PROBLEM REQUIREMENTS: Copy out every line below that contains the string "pose", treating uppercase and lowercase letters as distinct.
====================
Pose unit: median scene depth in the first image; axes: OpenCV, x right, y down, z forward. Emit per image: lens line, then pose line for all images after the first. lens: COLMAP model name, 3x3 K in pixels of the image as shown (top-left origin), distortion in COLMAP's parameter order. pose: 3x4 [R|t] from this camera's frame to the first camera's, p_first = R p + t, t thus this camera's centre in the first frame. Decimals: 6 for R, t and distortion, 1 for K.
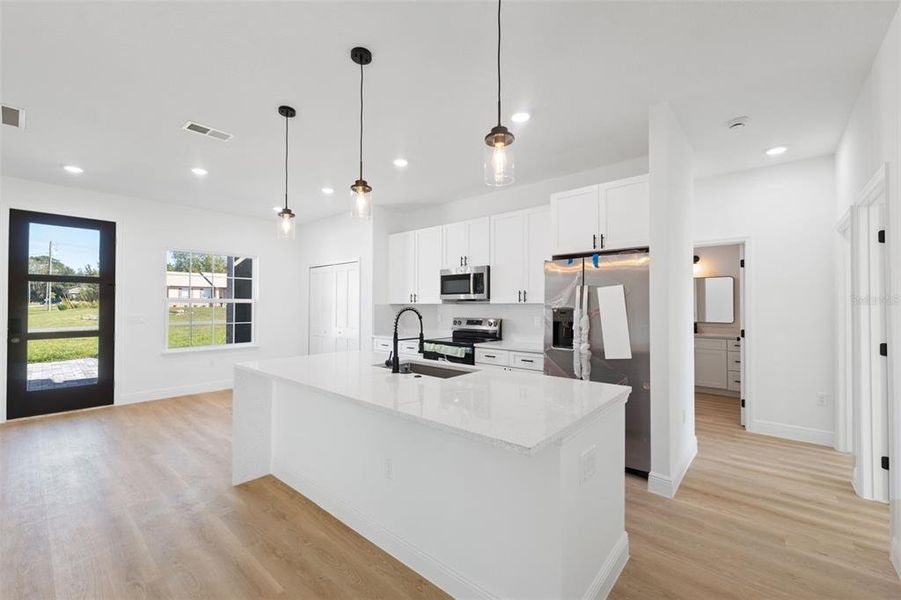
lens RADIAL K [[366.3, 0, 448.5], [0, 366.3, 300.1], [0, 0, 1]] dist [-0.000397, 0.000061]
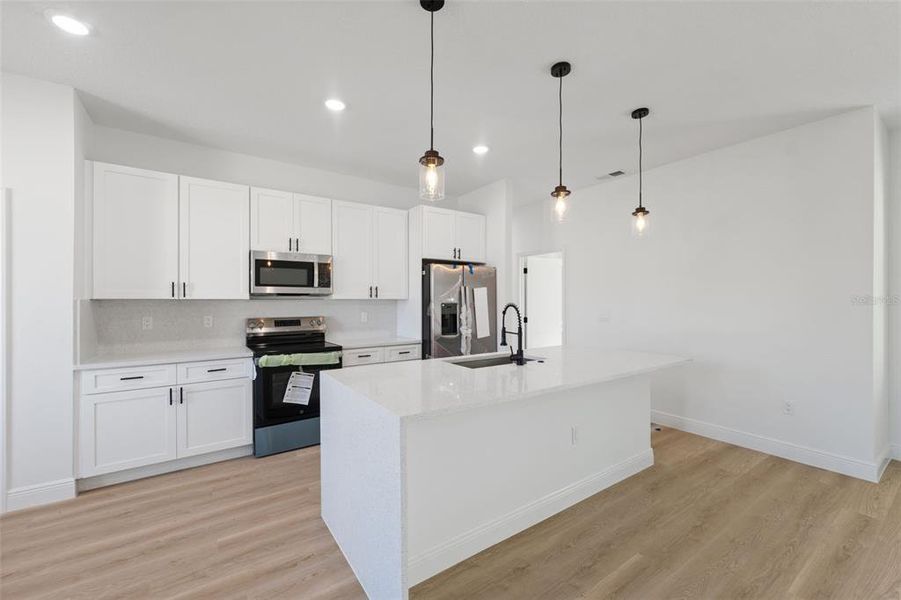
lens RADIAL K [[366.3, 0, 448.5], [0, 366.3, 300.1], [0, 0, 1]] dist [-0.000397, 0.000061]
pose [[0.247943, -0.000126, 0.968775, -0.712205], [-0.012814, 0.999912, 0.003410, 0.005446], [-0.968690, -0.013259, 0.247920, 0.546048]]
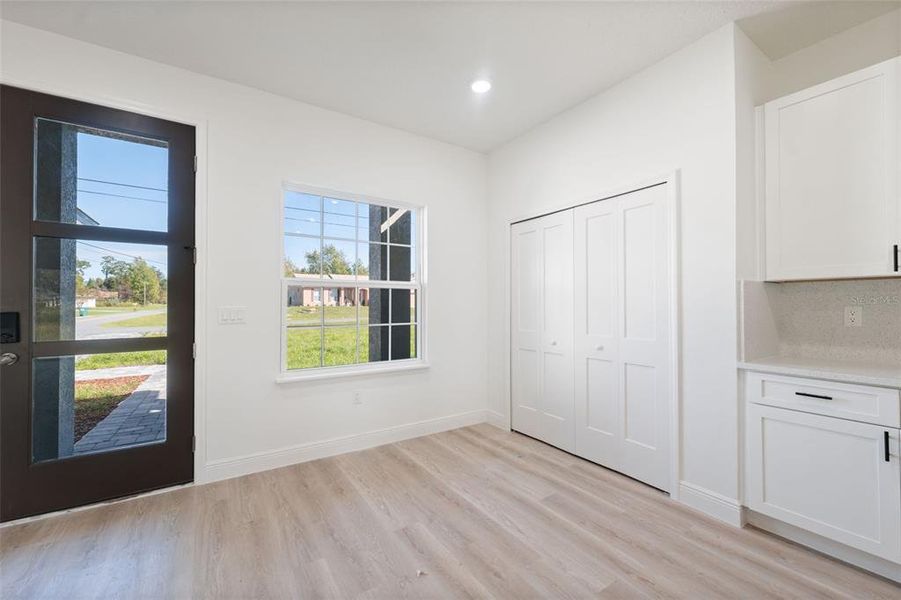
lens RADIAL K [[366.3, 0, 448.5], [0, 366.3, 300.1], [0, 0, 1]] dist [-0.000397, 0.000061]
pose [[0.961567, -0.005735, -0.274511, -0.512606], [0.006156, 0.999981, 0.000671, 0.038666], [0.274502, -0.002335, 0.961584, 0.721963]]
====================
ANSWER TO THE PROBLEM:
Pose unit: median scene depth in the first image; axes: OpenCV, x right, y down, z forward. Emit per image: lens line, then pose line for all images after the first. lens: COLMAP model name, 3x3 K in pixels of the image as shown (top-left origin), distortion in COLMAP's parameter order. pose: 3x4 [R|t] from this camera's frame to the first camera's, p_first = R p + t, t thus this camera's centre in the first frame. Decimals: 6 for R, t and distortion, 1 for K.
pose [[0.247943, -0.000126, 0.968775, -0.712205], [-0.012814, 0.999912, 0.003410, 0.005446], [-0.968690, -0.013259, 0.247920, 0.546048]]
pose [[0.961567, -0.005735, -0.274511, -0.512606], [0.006156, 0.999981, 0.000671, 0.038666], [0.274502, -0.002335, 0.961584, 0.721963]]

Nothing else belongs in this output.